Renzo Piano, architecte, co-concepteur du Centre Pompidou,
en charge de la future Cité judiciaire à Paris – propos recueillis par Christian Simenc – Les Echos-
5 septembre 2014


Ce que nous savons et ce que nous sentons

Une équipe américano-hollandaise d’anthropologues et de psychologues a mené une enquête pour voir dans quelle mesure la culture et la langue pourraient influencer notre perception du monde. Parcourant le monde avec un kit concernant les cinq sens (des formes et des couleurs pour la vue ; des sons d’amplitude et de rythmes différents pour l’ouïe ; des cartes à gratter pour l’odorat, etc.), ils ont soumis ces objets à 20 groupes culturels distincts. Les résultats bouleversent certaines de nos certitudes.

Par exemple, il est admis depuis longtemps que les hommes ne sont pas bons côté odorat.
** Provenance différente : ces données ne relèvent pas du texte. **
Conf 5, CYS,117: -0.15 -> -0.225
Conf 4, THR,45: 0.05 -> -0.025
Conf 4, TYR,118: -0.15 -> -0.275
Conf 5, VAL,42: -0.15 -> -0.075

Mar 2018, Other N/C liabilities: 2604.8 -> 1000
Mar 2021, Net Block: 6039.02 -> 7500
Trente ans d’expériences l’avaient confirmé : lorsqu’on fait sentir à des gens des odeurs familières (café, beurre de cacahuète, chocolat, cannelle, térébenthine, citron, rose etc.), ils n’en identifient correctement que la moitié.
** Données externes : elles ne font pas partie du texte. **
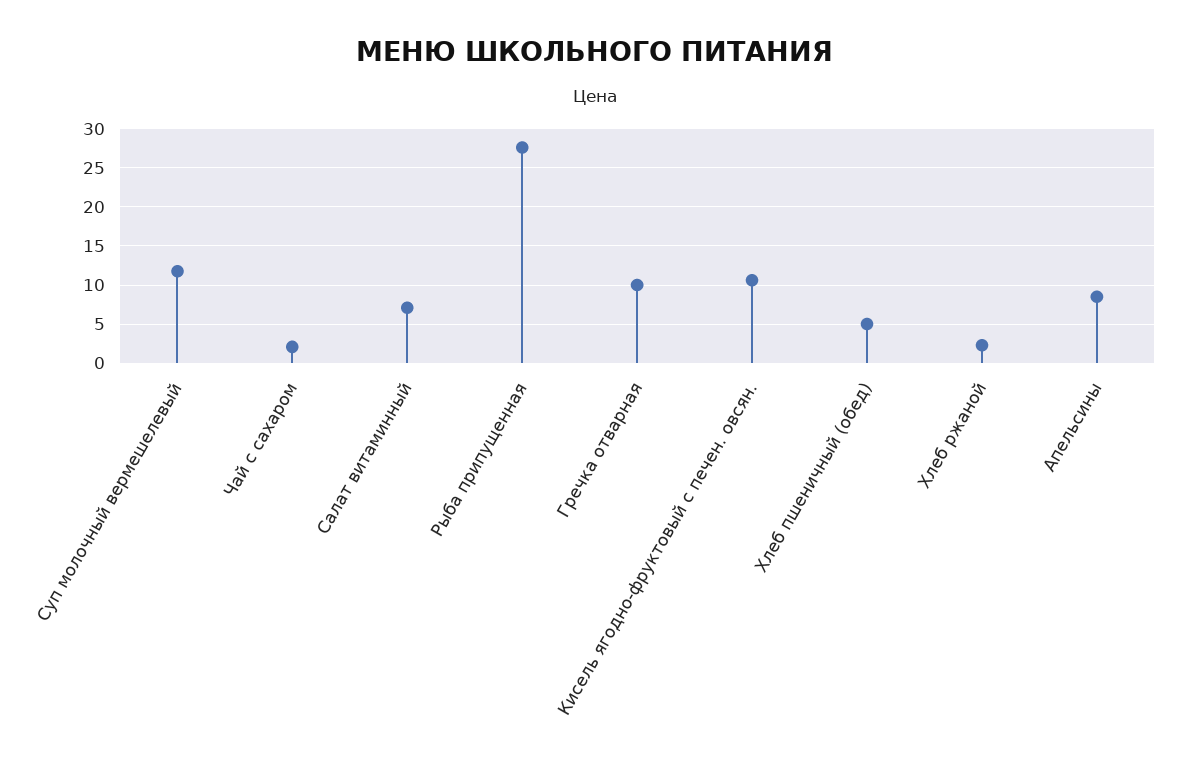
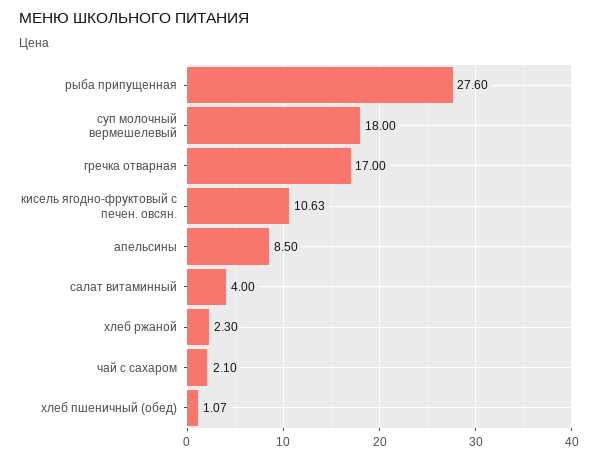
Суп молочный вермешелевый: 12 -> 18
Салат витаминный: 7 -> 4
Гречка отварная: 10 -> 17
Хлеб пшеничный (обед): 5 -> 1.07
En revanche, les Jahai, un peuple cueilleur de Malaisie, reconnaissent et nomment aussi bien ce qu’ils sentent que ce qu’ils voient. Ils ont, par exemple, un terme abstrait pour désigner ce qu’ont de commun l’odeur des excréments de chauve-souris et celle des racines de gingembre.
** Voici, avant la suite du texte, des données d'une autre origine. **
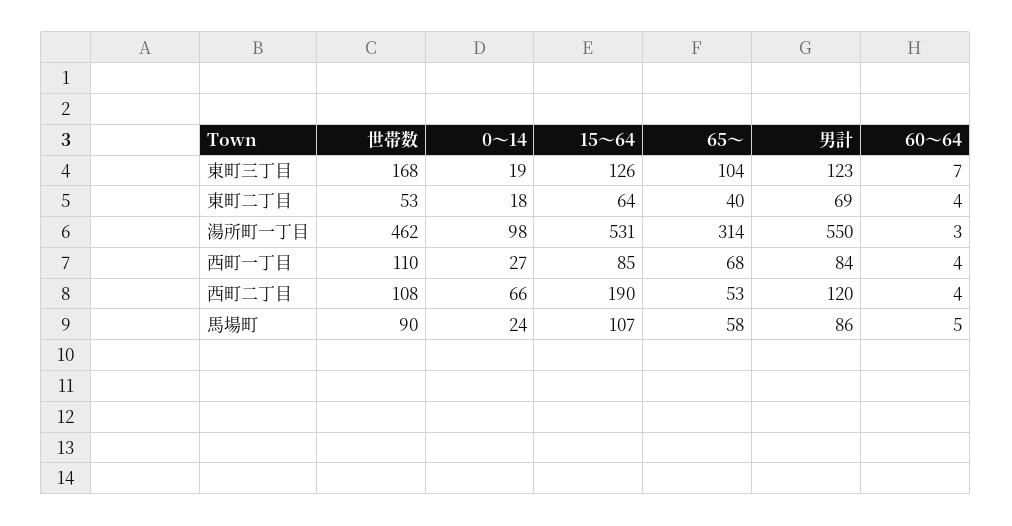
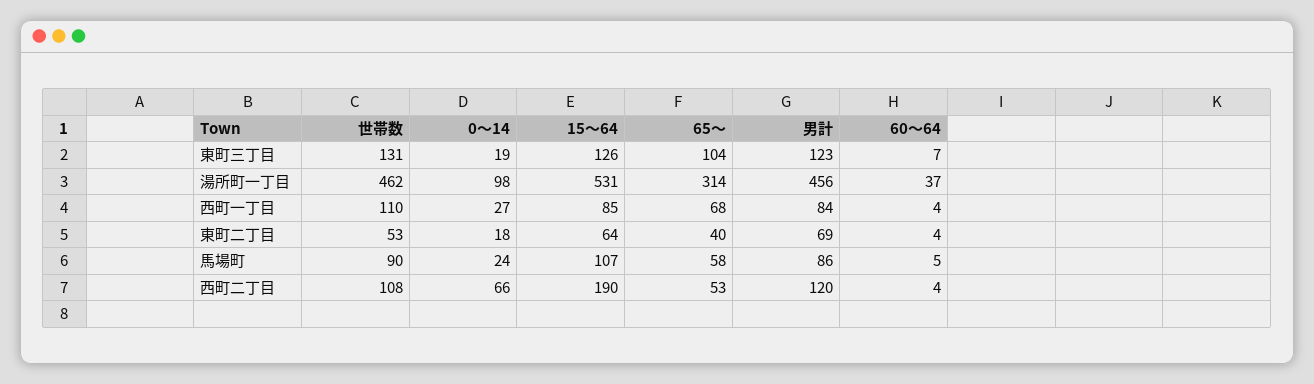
世帯数, 東町三丁目: 168 -> 131
男計, 湯所町一丁目: 550 -> 456
60～64, 湯所町一丁目: 3 -> 37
En Chine, les jeunes qui parlent le cantonais disposent d’un vocabulaire plus restreint que leurs grands-parents pour désigner les goûts et les odeurs ; probablement parce qu’ils se sont occidentalisés.

Ainsi, notre perception du monde dépend-elle autant de notre culture que de nos cinq sens.

« J’écris ces lignes à Florence. Cette ville est une fête pour les sens. Elle aide à voir autrement : quand la lumière joue sur les monuments ocre, on voit des couleurs qu’on n’avait pas remarquées auparavant. Kevin Szytrom, cofondateur d’Instagram en est un vivant exemple. Il y a dix ans, étudiant à Stanford, il a, dans le cadre d’un programme à l’étranger, suivi un cours de photo à Florence. Le professeur a confisqué son appareil photo perfectionné et l’a obligé à utiliser un vieil appareil ordinaire pour changer sa manière de regarder. Il a adoré ces photos et leur look vintage. Il a recréé ce look dans les applications qu’il a créées et qui, à leur tour, ont changé la manière dont beaucoup d’entre nous voient le monde. »


T.M. Luhrmann, professeur d’anthropologie à Stanford – International New York Times –
6 septembre 2014


Les bouquetins victimes du principe de précaution

En octobre 2013, une centaine de bouquetins, soit 70% de la population du massif de Bargy en Haute-Savoie, ont été massacrés par une troupe de 250 gardes-chasse, gendarmes et pompiers. Pourquoi ? Beaucoup d’entre eux étaient porteurs du germe de la brucellose, une maladie qui par le lait se transmet au fromage puis à l’homme. Il est question d’une nouvelle campagne pour venir à bout des survivants.

Pourtant, Capra ibex est une espèce protégée. Pourtant, l’Agence nationale de sécurité sanitaire de l’alimentation, de l’environnement et du travail précise bien que le risque de transmission de la maladie est minime : même lorsque les vaches prennent leurs quartiers d’été dans les alpages, elles ne s’approchent pas des bouquetins.

Pourquoi alors a-t-on déployé des moyens si importants pour sacrifier un animal aussi peu dangereux ? La réponse tient sans doute à la nature même du risque. Un péril nous semble souvent bien plus intolérable lorsqu’il est le fruit de la nature que lorsqu’il est le produit de la société. Qu’un loup vienne à tuer un enfant et de nombreuses voix de lèveront pour exiger l’éradication du grand carnivore. Imaginons qu’un tel régime s’applique à l’automobile, et on comprend aisément que ce qui est ici en jeu n’est pas le risque lui-même, mais notre rapport compliqué à la nature sauvage.

Lorsque nous sommes embarrassés de nos émotions et de nos préjugés, il est plus raisonnable de se fier à la prudence scientifique qu’au bon sens préfectoral.